#### WORK INSTRUCTIONS
Up through the line that contains "подвижный образ жизни, занятия", retype the entries exactly, beginning at the very first line.

+++++

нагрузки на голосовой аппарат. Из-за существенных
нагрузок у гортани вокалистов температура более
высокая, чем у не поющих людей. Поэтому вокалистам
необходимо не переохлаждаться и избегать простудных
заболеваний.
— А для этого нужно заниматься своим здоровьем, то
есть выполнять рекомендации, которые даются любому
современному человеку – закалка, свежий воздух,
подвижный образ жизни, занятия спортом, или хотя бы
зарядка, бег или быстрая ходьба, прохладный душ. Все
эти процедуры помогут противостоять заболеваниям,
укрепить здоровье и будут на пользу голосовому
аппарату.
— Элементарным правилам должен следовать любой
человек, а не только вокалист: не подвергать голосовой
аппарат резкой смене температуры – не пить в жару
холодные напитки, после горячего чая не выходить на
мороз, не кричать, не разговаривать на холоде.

+++++

#### ANSWER TO THIS PROBLEM
нагрузки на голосовой аппарат. Из-за существенных
нагрузок у гортани вокалистов температура более
высокая, чем у не поющих людей. Поэтому вокалистам
необходимо не переохлаждаться и избегать простудных
заболеваний.
— А для этого нужно заниматься своим здоровьем, то
есть выполнять рекомендации, которые даются любому
современному человеку – закалка, свежий воздух,
подвижный образ жизни, занятия спортом, или хотя бы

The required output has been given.